Ce que change le complément employeur
Certaines conventions collectives obligent l’employeur à compléter les IJSS versées par la CPAM pour atteindre un pourcentage proche du salaire net habituel. Vérifiez votre convention collective : ce complément peut réduire, voire annuler, la perte de revenus liée à un arrêt maladie classique avant la maternité.
Nos conseils pour limiter l’impact financier
Avant tout arrêt, il est utile de demander à votre service RH ou à votre CPAM une simulation du calcul des indemnités, en tenant compte de la période de référence exacte qui sera retenue. Cela permet d’anticiper une éventuelle baisse et, le cas échéant, de solliciter le complément employeur prévu par votre convention collective.

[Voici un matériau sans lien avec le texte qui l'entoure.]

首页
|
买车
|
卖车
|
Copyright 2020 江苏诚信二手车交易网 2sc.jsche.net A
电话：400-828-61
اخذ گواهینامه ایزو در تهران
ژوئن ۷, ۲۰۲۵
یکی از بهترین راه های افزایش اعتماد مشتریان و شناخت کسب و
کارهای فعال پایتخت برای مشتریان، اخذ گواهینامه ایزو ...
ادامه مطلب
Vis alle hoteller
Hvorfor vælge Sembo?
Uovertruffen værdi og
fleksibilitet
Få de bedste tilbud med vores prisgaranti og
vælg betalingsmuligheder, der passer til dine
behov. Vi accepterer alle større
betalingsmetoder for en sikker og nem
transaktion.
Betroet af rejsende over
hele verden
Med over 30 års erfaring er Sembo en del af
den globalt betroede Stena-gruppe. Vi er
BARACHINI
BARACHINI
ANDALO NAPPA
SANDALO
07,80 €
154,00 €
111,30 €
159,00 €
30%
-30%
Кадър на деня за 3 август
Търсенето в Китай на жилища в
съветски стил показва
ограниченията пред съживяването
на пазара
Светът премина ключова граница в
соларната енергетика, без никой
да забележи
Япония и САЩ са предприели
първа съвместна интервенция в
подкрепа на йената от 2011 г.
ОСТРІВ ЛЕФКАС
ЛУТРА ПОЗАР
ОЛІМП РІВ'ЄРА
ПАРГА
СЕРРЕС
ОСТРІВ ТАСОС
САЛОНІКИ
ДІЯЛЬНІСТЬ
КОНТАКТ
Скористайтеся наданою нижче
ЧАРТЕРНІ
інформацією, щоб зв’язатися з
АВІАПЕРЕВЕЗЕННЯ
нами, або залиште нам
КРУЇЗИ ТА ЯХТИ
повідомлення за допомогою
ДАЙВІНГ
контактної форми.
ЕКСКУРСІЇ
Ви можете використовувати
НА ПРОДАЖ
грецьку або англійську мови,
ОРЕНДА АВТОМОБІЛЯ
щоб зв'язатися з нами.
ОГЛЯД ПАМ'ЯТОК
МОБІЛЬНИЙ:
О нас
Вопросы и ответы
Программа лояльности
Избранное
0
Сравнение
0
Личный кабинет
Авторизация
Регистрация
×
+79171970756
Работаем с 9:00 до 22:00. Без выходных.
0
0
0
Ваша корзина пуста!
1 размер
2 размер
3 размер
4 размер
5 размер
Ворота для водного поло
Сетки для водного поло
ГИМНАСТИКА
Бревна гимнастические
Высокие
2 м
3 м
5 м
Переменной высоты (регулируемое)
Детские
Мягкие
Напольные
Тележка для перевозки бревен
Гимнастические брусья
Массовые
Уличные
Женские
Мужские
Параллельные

Si votre état de santé le permet et que votre médecin l’autorise, privilégier un congé pathologique prénatal plutôt qu’un arrêt maladie classique peut s’avérer plus avantageux financièrement, puisque son mode de calcul se rapproche de celui du congé maternité. Dans tous les cas, gardez une trace de vos bulletins de salaire des mois précédant l’arrêt : ils serviront de base au calcul des indemnités journalières et permettront de vérifier que la CPAM n’a commis aucune erreur dans l’évaluation de votre salaire de référence.
Enfin, n’hésitez pas à contacter directement votre CPAM en cas de doute sur le montant versé. Une simple erreur de période de référence ou un oubli de prime peut expliquer un écart, et une régularisation reste toujours possible après vérification du dossier.